Please quit complaining that girls always reject you because “you’re too nice”. First of all, I have yet to meet a man who is too nice. Second of all, you should always treat people with kindness. Now that we got that out of the way, I just wanted to say that if a woman tells you “you’re too nice” she could mean one of the following: “You’re so nice but I wish you took more initiative and had more of a backbone”. Let’s face it gentlemen, most women in a heterosexual relationship (I can’t speak for anything other than that) want to feel pursued, desired and needed. She’s telling you you’re not making her feel those things. She might also mean “You’re so nice but I don’t feel like you can handle me”. Women (such as myself) crave a man who can take us as we are, strong-willed, opinionated, feisty and all. You can’t tames us if you won’t even hurt a fly. Lastly, this phrase might mean “You’re so nice but boring”. Harsh but this means something is missing. Maybe she doesn’t feel the spark,tension, or excitement. And if she doesn’t feel that “special connection” in the beginning she won’t be enticed to get involved with you.
Take those “you’re too nice words” as a learning experience or leave it as it is and find someone who doesn’t think you’re too nice. But absolutely don’t think the solution is to turn into a jerk. Some women go for jerks not because they love to be mistreated (at least most women don’t) but because they’re attracted to something those jerks offer them that you’re not. Show her different sides to you. Find out how to talk to her in a way that she responds to. The greatest sex organ in a woman is her mind. Stimulate her with your words, kindness and passion. Remember, most women aren’t satisfied with the jerks in the long run because of their hurtful words and unkind ways. Learn from the jerks. Use their skill of keeping a woman enticed with you’re kind heart and you make for the perfect catch.
Remember, nice guys win in the end. Ultimately, women want the nice guy to marry them and raise a family with. But yes, too much of anything is never good, including niceness. Did you ever consider that maybe deep down inside the woman who told you you’re too nice wishes you would just tweak things a bit here and there? Maybe she tells herself “he’s so nice but if only...”. I’m not saying that you should change yourself (unless, you’re a jerk). Just change the way you make her feel. Give her reason to believe you can be a good friend and an even greater partner. Pay attention to what she looks for in a man specifically (don’t tell me “jerks”) and decide whether or not you can offer her that.
Disclaimer: There’s also a possibility that the woman who told you you’re too nice made up her mind and will never see you as more than friends.

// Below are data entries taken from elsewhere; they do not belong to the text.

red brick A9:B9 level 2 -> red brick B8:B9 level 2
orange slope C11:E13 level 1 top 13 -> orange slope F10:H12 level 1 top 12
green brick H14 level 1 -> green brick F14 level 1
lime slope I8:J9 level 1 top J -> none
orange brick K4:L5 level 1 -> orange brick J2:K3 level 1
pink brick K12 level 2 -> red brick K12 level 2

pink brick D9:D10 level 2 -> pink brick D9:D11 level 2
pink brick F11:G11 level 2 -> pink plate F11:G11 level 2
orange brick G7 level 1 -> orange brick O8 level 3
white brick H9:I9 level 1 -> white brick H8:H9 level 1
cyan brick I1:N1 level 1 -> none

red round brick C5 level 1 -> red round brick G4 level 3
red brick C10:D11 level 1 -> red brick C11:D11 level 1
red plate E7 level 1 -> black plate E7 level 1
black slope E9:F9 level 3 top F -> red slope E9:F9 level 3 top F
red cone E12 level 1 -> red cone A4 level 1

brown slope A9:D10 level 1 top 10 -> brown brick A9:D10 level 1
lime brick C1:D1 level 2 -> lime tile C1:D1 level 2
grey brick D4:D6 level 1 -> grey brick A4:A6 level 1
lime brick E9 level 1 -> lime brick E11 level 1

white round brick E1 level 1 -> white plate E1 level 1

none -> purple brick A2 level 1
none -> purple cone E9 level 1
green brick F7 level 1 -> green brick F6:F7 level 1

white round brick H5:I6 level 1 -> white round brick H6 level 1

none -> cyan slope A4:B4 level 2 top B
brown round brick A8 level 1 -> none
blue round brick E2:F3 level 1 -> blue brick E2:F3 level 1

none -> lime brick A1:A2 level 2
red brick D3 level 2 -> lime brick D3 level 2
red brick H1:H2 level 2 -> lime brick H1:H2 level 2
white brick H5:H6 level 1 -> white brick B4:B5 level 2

Yet, it’s not always the case! So take that phrase as a challenge upon yourself to change the way that woman sees you. If it’s too late/doesn’t happen, there’s always next time. Winners have a winners mindset and losers a losers mindset. It all comes down to what you make of it. Are you going to start walking around with a losers “I’m too nice” mindset or “let me see what I can do to get a different outcome” winner’s mindset? I suggest that all you nice guys out there stop complaining about your difficulties in dating because you’re “too nice” and do something about your situation. Most importantly, do the world a favour and stay nice.